## Page text

Innovation design and optimization management of a new drive system for plug-in hybrid electric vehicles

Abstract

A multi-mode coupling drive system has been designed and controlled to improve the dynamic characteristics and fuel economy of plug-in hybrid electric vehicles, which also can make full use of the configured superiority of centralized drive systems and distributed drive systems and avoid their structural defects. The configuration evolution process, working mechanism and drive modes of the multi-mode coupling drive system are introduced. The powertrain model is established for the target vehicle. Based on Charge Depleting-Charge Sustaining energy management strategy, an Electric Vehicle-Charge Sustaining energy management strategy is developed. The Improved Real-valued Genetic Algorithm is used to optimize the system structural and control parameters, it can help prioritize the drive modes which are based on the proposed energy management strategy. While ensuring the vehicle dynamics, the best energy allocation is achieved. The results show that comparing with a series distributed drive hybrid system and the intelligent Multi-Mode Drive (i-MMD) hybrid system under the NEDC condition, the 100-km fuel consumption of the optimized multi-mode coupling drive system is reduced by 16.52% and 15.40%. Respectively, it further proves the superiority of the drive system in improving vehicle economy.

## Provided information
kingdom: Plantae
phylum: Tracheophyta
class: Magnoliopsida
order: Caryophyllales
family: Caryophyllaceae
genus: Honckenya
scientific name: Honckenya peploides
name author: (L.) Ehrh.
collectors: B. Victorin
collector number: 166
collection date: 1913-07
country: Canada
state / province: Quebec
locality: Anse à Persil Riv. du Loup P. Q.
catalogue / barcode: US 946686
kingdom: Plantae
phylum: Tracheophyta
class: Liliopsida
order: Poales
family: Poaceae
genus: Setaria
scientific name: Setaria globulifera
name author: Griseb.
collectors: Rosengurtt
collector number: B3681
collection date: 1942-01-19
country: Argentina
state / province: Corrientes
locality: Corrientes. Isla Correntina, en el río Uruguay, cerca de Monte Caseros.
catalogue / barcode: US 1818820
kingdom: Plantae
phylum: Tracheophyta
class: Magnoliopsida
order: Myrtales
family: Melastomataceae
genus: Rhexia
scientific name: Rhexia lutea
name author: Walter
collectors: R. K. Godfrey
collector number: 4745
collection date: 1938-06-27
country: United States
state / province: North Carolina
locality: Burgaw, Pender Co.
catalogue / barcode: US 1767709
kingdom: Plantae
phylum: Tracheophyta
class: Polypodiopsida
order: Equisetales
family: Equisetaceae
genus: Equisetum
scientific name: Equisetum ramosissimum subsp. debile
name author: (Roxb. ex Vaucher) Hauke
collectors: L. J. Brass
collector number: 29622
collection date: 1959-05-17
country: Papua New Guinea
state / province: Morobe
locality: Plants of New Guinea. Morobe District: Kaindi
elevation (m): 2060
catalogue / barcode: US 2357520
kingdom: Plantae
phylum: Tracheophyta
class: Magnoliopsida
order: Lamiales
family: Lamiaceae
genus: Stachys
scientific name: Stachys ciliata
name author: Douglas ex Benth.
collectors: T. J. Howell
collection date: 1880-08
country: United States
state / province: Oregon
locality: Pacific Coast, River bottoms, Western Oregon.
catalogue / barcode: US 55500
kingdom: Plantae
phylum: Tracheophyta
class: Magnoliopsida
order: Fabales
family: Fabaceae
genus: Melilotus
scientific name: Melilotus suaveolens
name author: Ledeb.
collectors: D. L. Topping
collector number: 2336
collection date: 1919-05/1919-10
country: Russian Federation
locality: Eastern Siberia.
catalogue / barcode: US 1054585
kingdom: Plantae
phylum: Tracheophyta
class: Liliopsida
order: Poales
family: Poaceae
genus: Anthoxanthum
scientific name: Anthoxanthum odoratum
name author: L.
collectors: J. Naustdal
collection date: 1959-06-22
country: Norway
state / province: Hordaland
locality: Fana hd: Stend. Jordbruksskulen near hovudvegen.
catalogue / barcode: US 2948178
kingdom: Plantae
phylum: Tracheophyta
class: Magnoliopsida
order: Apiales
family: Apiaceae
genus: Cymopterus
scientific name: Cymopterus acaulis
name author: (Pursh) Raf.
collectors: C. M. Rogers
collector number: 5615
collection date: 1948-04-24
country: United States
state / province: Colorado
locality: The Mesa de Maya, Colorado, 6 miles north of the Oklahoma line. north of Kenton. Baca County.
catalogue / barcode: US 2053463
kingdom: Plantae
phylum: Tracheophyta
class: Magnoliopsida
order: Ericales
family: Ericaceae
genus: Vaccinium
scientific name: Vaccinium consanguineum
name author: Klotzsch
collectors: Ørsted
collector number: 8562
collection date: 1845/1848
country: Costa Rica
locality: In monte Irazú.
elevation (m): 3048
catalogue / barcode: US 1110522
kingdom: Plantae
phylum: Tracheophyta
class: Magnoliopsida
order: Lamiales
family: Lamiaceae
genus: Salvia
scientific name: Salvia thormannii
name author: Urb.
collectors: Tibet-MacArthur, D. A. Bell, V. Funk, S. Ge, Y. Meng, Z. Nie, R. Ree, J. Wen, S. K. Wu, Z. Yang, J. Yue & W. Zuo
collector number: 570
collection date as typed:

## What to do
Decide whether each statement agrees with the drive system abstract, answering yes or no and quoting the words from the abstract that settle it.
1. Under the NEDC condition, the optimized multi-mode coupling drive system has lower 100-km fuel consumption than the i-MMD hybrid system.
2. The Electric Vehicle-Charge Sustaining energy management strategy is developed from the Charge Depleting-Charge Sustaining energy management strategy.
3. A particle swarm algorithm optimizes the system structural and control parameters.
Rely only on the drive system abstract for your answers.

## Answer below
1. Yes: "comparing with a series distributed drive hybrid system and the intelligent Multi-Mode Drive (i-MMD) hybrid system under the NEDC condition, the 100-km fuel consumption of the optimized multi-mode coupling drive system is reduced by 16.52% and 15.40%"
2. Yes: "Based on Charge Depleting-Charge Sustaining energy management strategy, an Electric Vehicle-Charge Sustaining energy management strategy is developed."
3. No: "The Improved Real-valued Genetic Algorithm is used to optimize the system structural and control parameters"